What do you do with former rookie of the year and franchise cornerstone Tyreke Evans?
At 23-years-old, Evans will likely be a hot commodity when the free agency period begins on July 1. That leaves Vivek Ranadivé and newly hired GM Pete D’Alessandro very little time to make a decision on a player that will eat up a substantial portion of the Kings’ cap room for the next four or five years.
Word from the Evans’ camp is that there are plenty of suitors lining up with tents and sleeping bags awaiting his pending free agency. Each with a fresh pen and a hope that they can be the team to take his enormous talent to the next level.
After an incredible rookie season, Evans, like the Kings franchise itself, has been stuck in neutral. The team has added talent almost every season, but it hasn’t translated into wins. Evans is one of the few players on the roster with the size, strength and skill-set to be an elite NBA player. Though he has yet to turn his tremendous potential into winning production, that doesn’t mean the Kings should walk away from him now.
Lost in the losses and franchise’s instability the last four years is the fact that Evans has quietly found a place at the off-guard position. While he prefers the ball in his hands, Evans is learning to play without it. His usage rate has slipped for a fourth-straight season, but he is becoming a more well-rounded player.
Evans’ 18.1 player efficiency rating (PER) this season was the highest it’s been since his rookie year and his 55.8 true-shooting percentange was the highest of his career. Evans is never going to be an elite 3-point shooter, but he nearly shot 34 percent from long range this season, a vast improvement from the 20.2 percent he shot the previous year.
On the defensive end, Evans is the best option the Kings have.
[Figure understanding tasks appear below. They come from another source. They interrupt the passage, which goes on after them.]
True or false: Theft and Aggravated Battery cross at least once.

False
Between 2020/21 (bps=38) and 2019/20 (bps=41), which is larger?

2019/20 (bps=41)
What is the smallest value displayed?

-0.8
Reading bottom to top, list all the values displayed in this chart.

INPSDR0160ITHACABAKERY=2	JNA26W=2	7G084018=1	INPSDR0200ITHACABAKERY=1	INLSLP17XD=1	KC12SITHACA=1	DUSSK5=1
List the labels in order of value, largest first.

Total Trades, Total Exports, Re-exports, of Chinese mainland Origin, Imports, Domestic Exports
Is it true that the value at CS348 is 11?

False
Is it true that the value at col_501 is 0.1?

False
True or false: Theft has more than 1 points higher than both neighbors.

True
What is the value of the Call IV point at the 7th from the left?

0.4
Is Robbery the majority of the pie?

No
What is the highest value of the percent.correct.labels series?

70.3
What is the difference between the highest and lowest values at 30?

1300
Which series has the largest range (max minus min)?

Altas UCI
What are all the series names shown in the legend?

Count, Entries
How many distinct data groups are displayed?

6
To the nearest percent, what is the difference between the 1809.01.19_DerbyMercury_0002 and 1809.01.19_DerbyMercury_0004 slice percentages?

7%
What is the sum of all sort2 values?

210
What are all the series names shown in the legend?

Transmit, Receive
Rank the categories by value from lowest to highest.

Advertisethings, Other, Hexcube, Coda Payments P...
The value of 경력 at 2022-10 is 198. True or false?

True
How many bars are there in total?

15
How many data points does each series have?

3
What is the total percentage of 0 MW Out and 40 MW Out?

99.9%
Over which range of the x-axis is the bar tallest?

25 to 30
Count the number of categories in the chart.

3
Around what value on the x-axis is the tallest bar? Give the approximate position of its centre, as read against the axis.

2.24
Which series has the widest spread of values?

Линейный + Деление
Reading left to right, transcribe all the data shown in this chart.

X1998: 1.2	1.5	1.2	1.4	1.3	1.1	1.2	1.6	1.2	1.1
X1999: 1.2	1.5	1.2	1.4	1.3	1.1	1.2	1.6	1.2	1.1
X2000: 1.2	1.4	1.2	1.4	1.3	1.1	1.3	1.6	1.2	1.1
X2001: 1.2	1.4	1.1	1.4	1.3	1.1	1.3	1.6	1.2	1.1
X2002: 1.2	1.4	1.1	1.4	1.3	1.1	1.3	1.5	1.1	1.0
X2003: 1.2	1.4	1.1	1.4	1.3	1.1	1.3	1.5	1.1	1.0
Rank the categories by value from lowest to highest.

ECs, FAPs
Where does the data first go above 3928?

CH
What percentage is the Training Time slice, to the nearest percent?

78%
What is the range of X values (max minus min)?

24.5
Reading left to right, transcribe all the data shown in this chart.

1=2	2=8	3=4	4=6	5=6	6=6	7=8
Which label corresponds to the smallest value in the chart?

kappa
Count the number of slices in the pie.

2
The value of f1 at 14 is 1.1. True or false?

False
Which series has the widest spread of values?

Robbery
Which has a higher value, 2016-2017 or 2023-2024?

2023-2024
He is incredibly strong and has the quickness of a much smaller player with length to boot. He has always had the makeup to be a high-level defender, but this was the season he actually took a big step. Sacramento was the worst defensive team in the league, but that isn’t an indictment on Evans. He has the potential to become one of the league’s best two-way players.
He hasn’t shown the fastest growth trajectory, but Evans has consistently improved. He hasn’t been able to repeat his 20-5-5 rookie season, but for a team in need of star power, Evans still has a shot to become just that.
The question now is how much are Ranadivé and D’Alessandro willing to spend to keep Evans on board? Evans is a restricted free agent, meaning that the Kings can match any offer he pulls in on the open market. But with the talent this kid possesses and an overwhelming belief around the league that Evans has been grossly misused in Sacramento, his value is one of the biggest question-marks coming into this year’s free agency.
So let’s hear it. What would you pay a 23-year-old former rookie of the year with tremendous upside on both ends of the floor?